- Opening Delimiter -

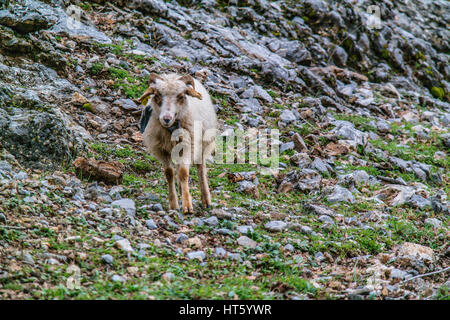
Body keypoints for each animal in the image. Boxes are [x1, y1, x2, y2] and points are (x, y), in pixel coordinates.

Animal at [137, 72, 218, 212]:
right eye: (157, 95)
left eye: (181, 96)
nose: (166, 119)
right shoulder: (161, 150)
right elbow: (169, 173)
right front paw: (174, 204)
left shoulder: (187, 146)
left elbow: (184, 172)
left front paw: (187, 205)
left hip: (202, 143)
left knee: (201, 169)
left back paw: (206, 200)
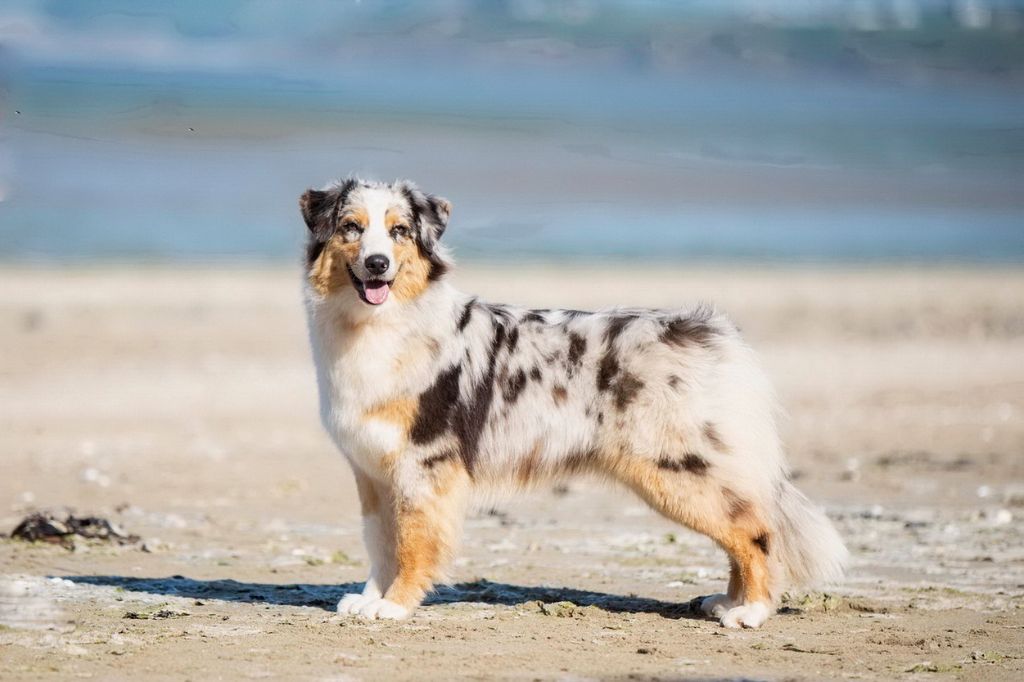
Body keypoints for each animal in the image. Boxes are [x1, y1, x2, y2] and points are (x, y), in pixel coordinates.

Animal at [299, 176, 847, 626]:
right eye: (351, 227)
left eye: (399, 232)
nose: (377, 265)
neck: (377, 326)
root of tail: (713, 333)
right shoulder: (372, 470)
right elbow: (380, 543)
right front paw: (369, 598)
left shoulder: (424, 465)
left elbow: (412, 544)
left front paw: (394, 606)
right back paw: (725, 602)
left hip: (680, 470)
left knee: (755, 532)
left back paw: (750, 611)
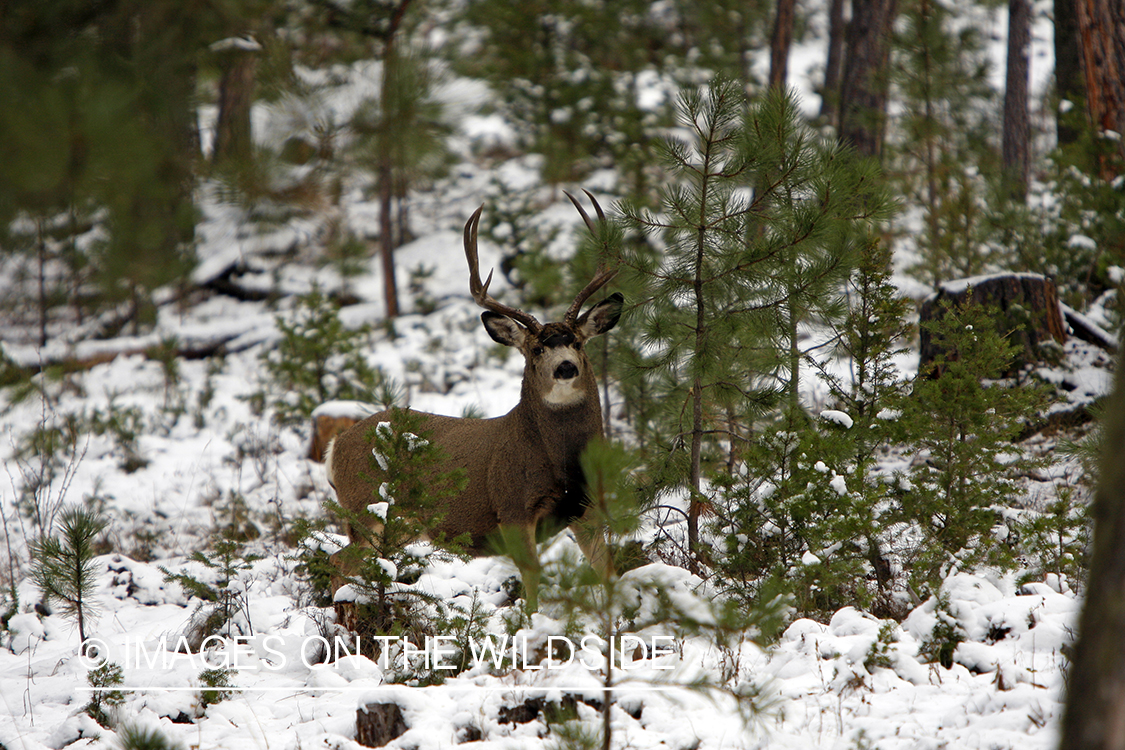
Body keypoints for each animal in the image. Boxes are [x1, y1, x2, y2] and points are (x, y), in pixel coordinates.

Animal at [324, 191, 623, 612]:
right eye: (535, 349)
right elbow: (532, 582)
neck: (559, 461)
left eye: (578, 342)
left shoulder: (587, 510)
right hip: (365, 509)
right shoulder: (511, 506)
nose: (565, 367)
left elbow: (608, 571)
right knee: (339, 562)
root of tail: (335, 445)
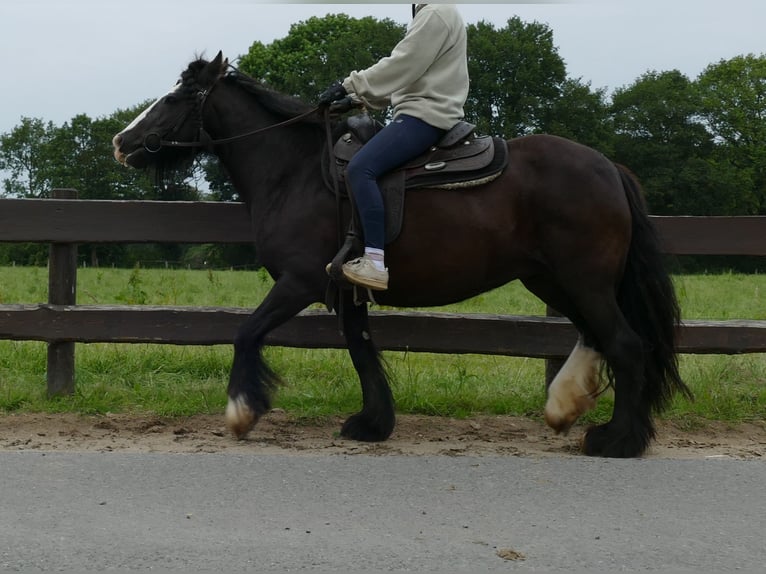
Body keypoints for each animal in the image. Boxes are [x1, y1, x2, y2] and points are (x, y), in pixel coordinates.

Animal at [114, 54, 696, 460]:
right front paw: (373, 424)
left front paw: (240, 412)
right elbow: (362, 351)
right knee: (598, 336)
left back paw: (618, 439)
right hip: (554, 282)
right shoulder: (347, 292)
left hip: (583, 282)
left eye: (178, 97)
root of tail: (607, 168)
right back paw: (566, 406)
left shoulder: (300, 282)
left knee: (625, 344)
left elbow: (247, 332)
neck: (295, 171)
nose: (122, 141)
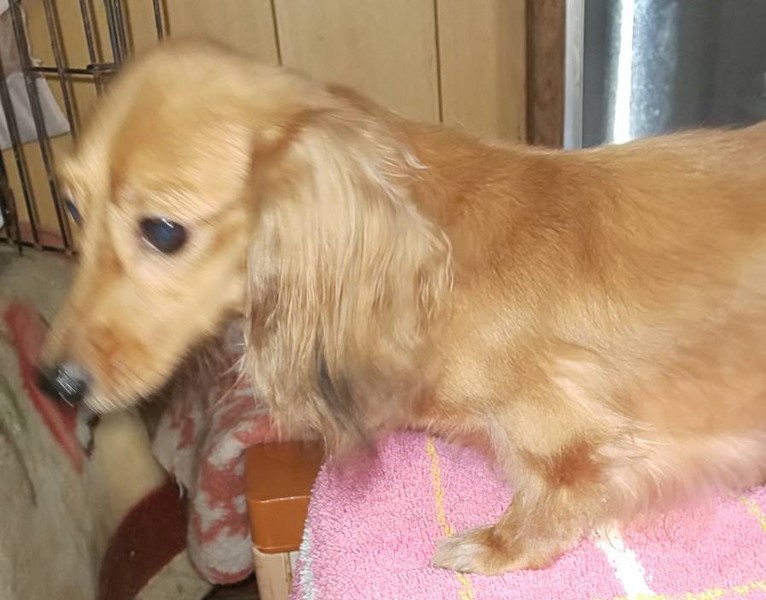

- Closing Delimiter -

## What the exercise asks
Print the material word for word without images.

## Answer to this problem
Body keypoints for each animal in the image. Boxes are [x1, y1, x2, y2] and points are (x, y), in pixel coordinates.

Animal at [137, 72, 218, 212]:
right eye: (157, 95)
left eye: (181, 96)
nose: (166, 119)
right shoulder: (161, 150)
right elbow: (169, 173)
right front paw: (174, 204)
left shoulder: (187, 146)
left elbow: (184, 172)
left front paw: (187, 205)
left hip: (202, 143)
left knee: (201, 169)
left back paw: (206, 200)
Body keypoints for each animal in the image. Boxes are [x1, y1, x2, y2] and points are (x, y), in pixel coordinates.

Animal at [299, 176, 847, 626]:
right eye: (351, 227)
left eye: (399, 232)
nose: (377, 265)
neck: (377, 326)
root of tail: (713, 333)
right shoulder: (372, 470)
right elbow: (380, 543)
right front paw: (369, 598)
left shoulder: (424, 465)
left elbow: (412, 544)
left front paw: (394, 606)
right back paw: (725, 602)
left hip: (680, 470)
left knee: (755, 532)
left back paw: (750, 611)
Body keypoints for each animal in the image. Boxes are [x1, y1, x2, y2] and points are (x, y), in pixel coordinates.

Animal at [324, 191, 623, 612]:
right eye: (535, 349)
right elbow: (532, 582)
neck: (559, 461)
left eye: (578, 342)
left shoulder: (587, 510)
right hip: (365, 509)
right shoulder: (511, 506)
nose: (565, 367)
left elbow: (608, 571)
right knee: (339, 562)
root of tail: (335, 445)
Body keypoints for each animal in the image. Boxes are [x1, y1, x2, y2] and points are (x, y), in pixel coordinates.

Animal at [114, 54, 696, 460]:
right front paw: (373, 424)
left front paw: (240, 412)
right elbow: (362, 351)
right knee: (598, 336)
left back paw: (618, 439)
right hip: (554, 282)
right shoulder: (347, 292)
left hip: (583, 282)
left eye: (178, 97)
root of tail: (607, 168)
right back paw: (566, 406)
left shoulder: (300, 282)
left knee: (625, 344)
left elbow: (247, 332)
neck: (295, 171)
nose: (122, 141)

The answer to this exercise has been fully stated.